Overview
Super Mario Galaxy 2 is a 2010 platform video game developed for the Wii. It is a direct sequel to Super Mario Galaxy, retaining the series’ distinctive planetoid gravity and free-form spatial platforming while introducing new mechanics and levels. The objective remains familiar: guide Mario through a sequence of themed galaxies to recover Power Stars and rescue Princess Peach.
Gameplay and characteristics
The game preserves the original’s emphasis on short, highly varied courses built around spherical or irregular platforms. Players navigate with the Wii Remote and Nunchuk controls, using jumps, spin attacks and midair maneuvers. A secondary player can assist by collecting Star Bits and interacting with the environment in a cooperative role.
- Yoshi: For the first time in the Galaxy subseries, Mario can ride Yoshi, enabling ground-based maneuvers, tongue attacks and special abilities.
- New power-ups: The game adds distinctive items such as the Cloud Flower (creates temporary platforms) and the Rock Mushroom (turns Mario into a rolling boulder), which complement returning transformations.

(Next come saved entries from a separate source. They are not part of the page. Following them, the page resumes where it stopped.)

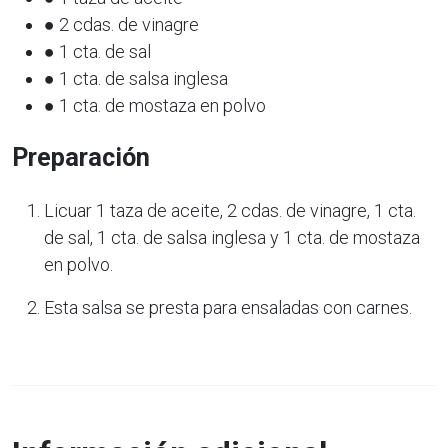
● 2 cdas. de vinagre
● 1 cta. de sal
● 1 cta. de salsa inglesa
● 1 cta. de mostaza en polvo
Preparación
Licuar 1 taza de aceite, 2 cdas. de vinagre, 1 cta.
de sal, 1 cta. de salsa inglesa y 1 cta. de mostaza
en polvo.
Esta salsa se presta para ensaladas con carnes.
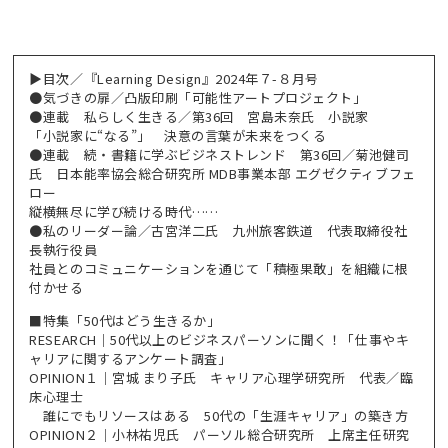
▶目次／『Learning Design』2024年７-８月号
●気づきの扉／凸版印刷「可能性アートプロジェクト」
●連載 私らしく生きる／第36回 宮島未奈氏 小説家
「小説家に“なる”」 決意の言葉が未来をつくる
●連載 続・書籍に学ぶビジネストレンド 第36回／菊池健司
氏 日本能率協会総合研究所 MDB事業本部 エグゼクティブフェ
ロー
縦横無尽に学び続ける時代……
●私のリーダー論／古宮洋二氏 九州旅客鉄道 代表取締役社
長執行役員
社員とのコミュニケーションを通じて「積極果敢」を組織に根
付かせる
■特集「50代はどう生きるか」
RESEARCH｜50代以上のビジネスパーソンに聞く！「仕事やキ
ャリアに関するアンケート調査」
OPINION１｜宮城 まり子氏 キャリア心理学研究所 代表／臨
床心理士
誰にでもリソースはある 50代の「生涯キャリア」の築き方
OPINION２｜小林祐児氏 パーソル総合研究所 上席主任研究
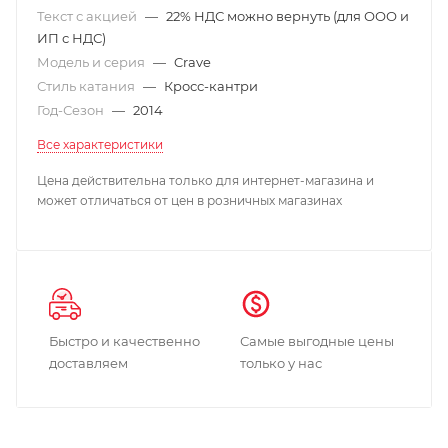
Текст с акцией
—
22% НДС можно вернуть (для ООО и
ИП с НДС)
Модель и серия
—
Crave
Стиль катания
—
Кросс-кантри
Год-Сезон
—
2014
Все характеристики
Цена действительна только для интернет-магазина и
может отличаться от цен в розничных магазинах
Быстро и качественно
Самые выгодные цены
доставляем
только у нас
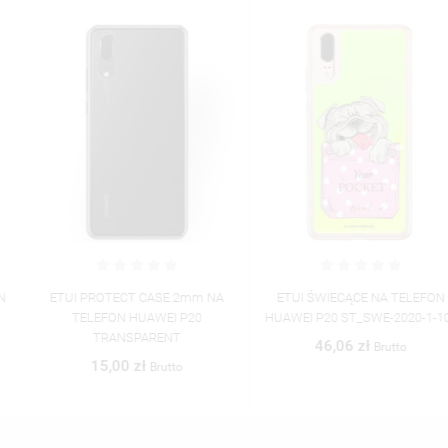
ETUI PROTECT CASE 2mm NA
ETUI ŚWIECĄCE NA TELEFON
TELEFON HUAWEI P20
HUAWEI P20 ST_SWE-2020-1-100
TRANSPARENT
46,06 zł
Brutto
15,00 zł
Brutto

- Collectibles and replayability: Stars, Star Bits and hidden objectives encourage revisiting stages with new abilities to access alternate routes.
Development and release
The title was announced at E3 2009 and released in 2010 across regions. It arrived in Japan in the second quarter of 2010, on May 23, 2010 in North America, on June 11, 2010 in Europe, and during June–August 2010 in Australia. The design reused and refined the engine and ideas of its predecessor, focusing on tighter level design and platforming challenges.
Reception and legacy
Critics praised the game for imaginative stage design, inventive use of gravity, and polished controls. It is often noted for increasing the series’ emphasis on precision platforming and for providing some of the most inventive single-level concepts in modern Mario titles. Many players and reviewers ranked it among the stronger entries on the Wii.
Notable distinctions
Compared with its predecessor, the sequel is considered more platforming-focused and slightly more challenging, with new tools (including the new power-ups) that change how stages are approached. The presence of Yoshi and the addition of creative items like the Cloud Flower broadened the franchise’s movement options while keeping the original’s cinematic, stage-by-stage structure.